» Consigne 1:
Répondez aux trois questions suivantes d'après l'extrait à lire.
(a) Selon le premier paragraphe, de quoi sommes-nous tous convaincus d'être le jouet ?
(b) Qui a envoyé la lettre d'Allemagne reçue le mardi 8 décembre ?
(c) D'après le malade du mardi 15 décembre, qu'est-ce qui permet de se rattraper ?
» Consigne 2:
Indiquez si chacune des affirmations suivantes concorde avec l'extrait à lire, en citant les mots du texte qui tranchent.
(a) La lettre de Kromayer annonce l'envoi d'un petit travail.
(b) Le malade a parlé des crêpes avec malice.
(c) On n'a jamais autant pensé à l'avenir qu'en ce moment.
» Consigne 3:
Recopiez mot pour mot le passage de l'extrait à lire qui va de « Mardi 8 décembre. » jusqu'à « guerre inexpiable ? ».

» Extrait à lire:
----
C’est littéralement la vie au jour le jour et, en ce moment où l’avenir est bouché et plein de menaces, jamais on n’y a moins pensé. Cette sorte de fatalisme est le résultat de la conviction, raisonnée ou non, que nous avons tous, d’être le jouet d’événements qui nous sont, de beaucoup, supérieurs, et que nous devons subir, sans que notre volonté y ait la moindre part.

Mardi 8 décembre. J’ai reçu ce matin une lettre d’Allemagne qui m’a ébahi. Elle vient de Kromayer. Il m’annonce l’envoi d’un petit travail à lui ! et me prie de l’accepter. Ils ne savent donc rien de cette guerre inexpiable ?

Mardi 15 décembre. J’ai aujourd’hui, à ma consultation, entendu un mot terrible, dit innocemment et sans malice. Un malade se présentant chez moi, comme nous parlions de la guerre et des difficultés de la vie, je lui demandai incidemment quelle était sa profession. Il me répondit qu’il voyageait pour les modes. Et comme je lui disais que par le temps qui court, cet article devait souffrir : c’est vrai, répondit-il, les modes ne donnent plus rien… Il est vrai que pour nous rattraper, nous avons les crêpes ! Il le disait sans malice, tout simplement, mais c’était sinistre.
----
» Données fournies:
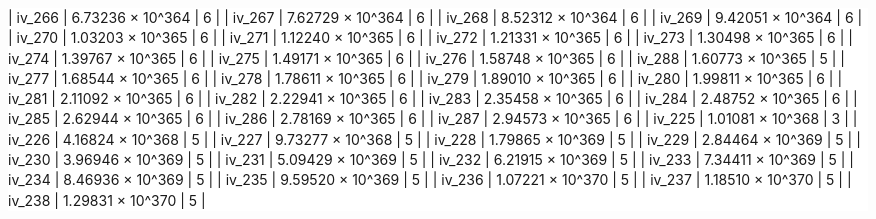 | iv_266 | 6.73236 × 10^364 | 6 |
| iv_267 | 7.62729 × 10^364 | 6 |
| iv_268 | 8.52312 × 10^364 | 6 |
| iv_269 | 9.42051 × 10^364 | 6 |
| iv_270 | 1.03203 × 10^365 | 6 |
| iv_271 | 1.12240 × 10^365 | 6 |
| iv_272 | 1.21331 × 10^365 | 6 |
| iv_273 | 1.30498 × 10^365 | 6 |
| iv_274 | 1.39767 × 10^365 | 6 |
| iv_275 | 1.49171 × 10^365 | 6 |
| iv_276 | 1.58748 × 10^365 | 6 |
| iv_288 | 1.60773 × 10^365 | 5 |
| iv_277 | 1.68544 × 10^365 | 6 |
| iv_278 | 1.78611 × 10^365 | 6 |
| iv_279 | 1.89010 × 10^365 | 6 |
| iv_280 | 1.99811 × 10^365 | 6 |
| iv_281 | 2.11092 × 10^365 | 6 |
| iv_282 | 2.22941 × 10^365 | 6 |
| iv_283 | 2.35458 × 10^365 | 6 |
| iv_284 | 2.48752 × 10^365 | 6 |
| iv_285 | 2.62944 × 10^365 | 6 |
| iv_286 | 2.78169 × 10^365 | 6 |
| iv_287 | 2.94573 × 10^365 | 6 |
| iv_225 | 1.01081 × 10^368 | 3 |
| iv_226 | 4.16824 × 10^368 | 5 |
| iv_227 | 9.73277 × 10^368 | 5 |
| iv_228 | 1.79865 × 10^369 | 5 |
| iv_229 | 2.84464 × 10^369 | 5 |
| iv_230 | 3.96946 × 10^369 | 5 |
| iv_231 | 5.09429 × 10^369 | 5 |
| iv_232 | 6.21915 × 10^369 | 5 |
| iv_233 | 7.34411 × 10^369 | 5 |
| iv_234 | 8.46936 × 10^369 | 5 |
| iv_235 | 9.59520 × 10^369 | 5 |
| iv_236 | 1.07221 × 10^370 | 5 |
| iv_237 | 1.18510 × 10^370 | 5 |
| iv_238 | 1.29831 × 10^370 | 5 |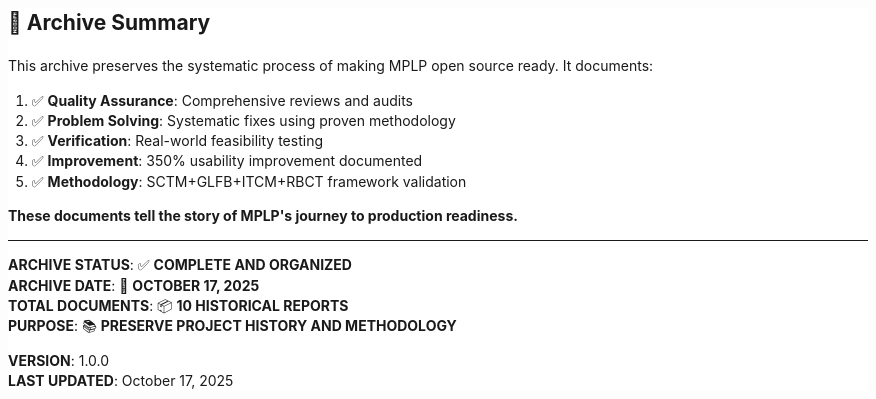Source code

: 
## 🎊 **Archive Summary**

This archive preserves the systematic process of making MPLP open source ready. It documents:

1. ✅ **Quality Assurance**: Comprehensive reviews and audits
2. ✅ **Problem Solving**: Systematic fixes using proven methodology
3. ✅ **Verification**: Real-world feasibility testing
4. ✅ **Improvement**: 350% usability improvement documented
5. ✅ **Methodology**: SCTM+GLFB+ITCM+RBCT framework validation

**These documents tell the story of MPLP's journey to production readiness.**

---

**ARCHIVE STATUS**: ✅ **COMPLETE AND ORGANIZED**  
**ARCHIVE DATE**: 📅 **OCTOBER 17, 2025**  
**TOTAL DOCUMENTS**: 📦 **10 HISTORICAL REPORTS**  
**PURPOSE**: 📚 **PRESERVE PROJECT HISTORY AND METHODOLOGY**

**VERSION**: 1.0.0  
**LAST UPDATED**: October 17, 2025

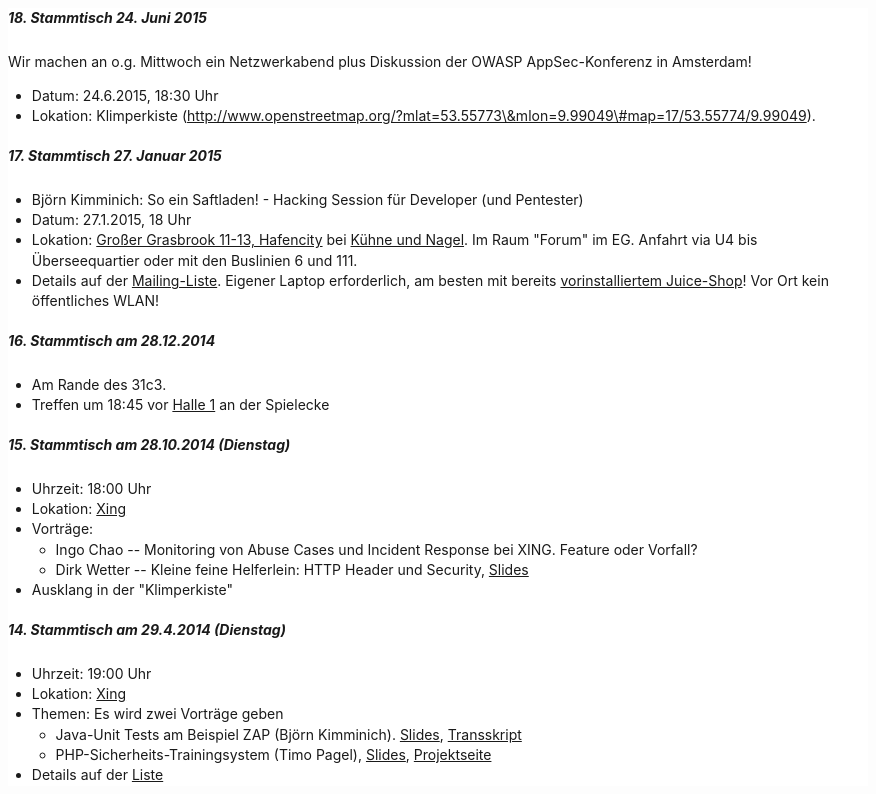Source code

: ##### 18\. Stammtisch 24. Juni 2015

Wir machen an o.g. Mittwoch ein Netzwerkabend plus Diskussion der OWASP
AppSec-Konferenz in Amsterdam\!

  - Datum: 24.6.2015, 18:30 Uhr
  - Lokation: Klimperkiste
    (http://www.openstreetmap.org/?mlat=53.55773\&mlon=9.99049\#map=17/53.55774/9.99049).

##### 17\. Stammtisch 27. Januar 2015

  - Björn Kimminich: So ein Saftladen\! - Hacking Session für Developer
    (und Pentester)
  - Datum: 27.1.2015, 18 Uhr
  - Lokation: [Großer Grasbrook 11-13,
    Hafencity](https://maps.google.com/maps?q=K%C3%BChne+und+Nagel,+hamburg&hl=en&ie=UTF8&ll=53.542003,9.996743&spn=0.01057,0.017939&sll=48.474628,10.849214&sspn=0.011793,0.017939&hq=k%C3%BChne+und+nagel,&hnear=Hamburg,+Germany&t=m&z=16)
    bei [Kühne und
    Nagel](http://commons.wikimedia.org/wiki/File:Hamburg.hafencity.kuehne%2BNagel.wmt.jpg).
    Im Raum "Forum" im EG. Anfahrt via U4 bis Überseequartier oder mit
    den Buslinien 6 und 111.
  - Details auf der
    [Mailing-Liste](http://lists.owasp.org/pipermail/owasp-germany/2015-January/000725.html).
    Eigener Laptop erforderlich, am besten mit bereits [vorinstalliertem
    Juice-Shop](https://github.com/bkimminich/juice-shop#setup)\! Vor
    Ort kein öffentliches WLAN\!

##### 16\. Stammtisch am 28.12.2014

  - Am Rande des 31c3.
  - Treffen um 18:45 vor
    [Halle 1](http://lists.owasp.org/pipermail/owasp-germany/2014-December/000724.html)
    an der Spielecke

##### 15\. Stammtisch am 28.10.2014 (Dienstag)

  - Uhrzeit: 18:00 Uhr
  - Lokation:
    [Xing](https://maps.google.com/maps?q=Dammtorstra%C3%9Fe+29-32+20354+Hamburg&ie=UTF8&sll=37.0625,-95.677068&sspn=70.10254,135.263672&hnear=Dammtorstra%C3%9Fe+29-32,+20354+Hamburg,+Germany&t=m&z=17&iwloc=A)
  - Vorträge:
      - Ingo Chao -- Monitoring von Abuse Cases und Incident Response
        bei XING. Feature oder Vorfall?
      - Dirk Wetter -- Kleine feine Helferlein: HTTP Header und
        Security,
        [Slides](https://www.owasp.org/images/4/40/Dirk_Wetter_-_Kleine%2C_feine_Helferlein_HTTP_Header_und_Security.pdf)
  - Ausklang in der "Klimperkiste"

##### 14\. Stammtisch am 29.4.2014 (Dienstag)

  - Uhrzeit: 19:00 Uhr
  - Lokation:
    [Xing](https://maps.google.com/maps?q=Dammtorstra%C3%9Fe+29-32+20354+Hamburg&ie=UTF8&sll=37.0625,-95.677068&sspn=70.10254,135.263672&hnear=Dammtorstra%C3%9Fe+29-32,+20354+Hamburg,+Germany&t=m&z=17&iwloc=A)
  - Themen: Es wird zwei Vorträge geben
      - Java-Unit Tests am Beispiel ZAP (Björn Kimminich).
        [Slides](https://www.owasp.org/index.php/File:Bj%C3%B6rn_Kimminich_-_Quo_pertentas,OSS.pdf),
        [Transskript](http://www.slideshare.net/BjrnKimminich/quo-pertentas-oss)
      - PHP-Sicherheits-Trainingsystem (Timo Pagel),
        [Slides](https://www.owasp.org/images/e/e8/Timo_Pagel_-_OWASP_PHP_Security_Trainings_System.pdf),
        [Projektseite](https://bitbucket.org/tpagel/php-security-training-system)
  - Details auf der
    [Liste](http://lists.owasp.org/pipermail/owasp-germany/2014-April/000642.html)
----
» Réponse finale 1:
(a) D'événements qui nous sont, de beaucoup, supérieurs, et que nous devons subir.
(b) Kromayer.
(c) Les crêpes.

» Réponse finale 2:
(a) Oui : « Il m’annonce l’envoi d’un petit travail à lui ! »
(b) Non : « Il le disait sans malice, tout simplement, mais c’était sinistre. »
(c) Non : « jamais on n’y a moins pensé »

» Réponse finale 3:
Mardi 8 décembre. J’ai reçu ce matin une lettre d’Allemagne qui m’a ébahi. Elle vient de Kromayer. Il m’annonce l’envoi d’un petit travail à lui ! et me prie de l’accepter. Ils ne savent donc rien de cette guerre inexpiable ?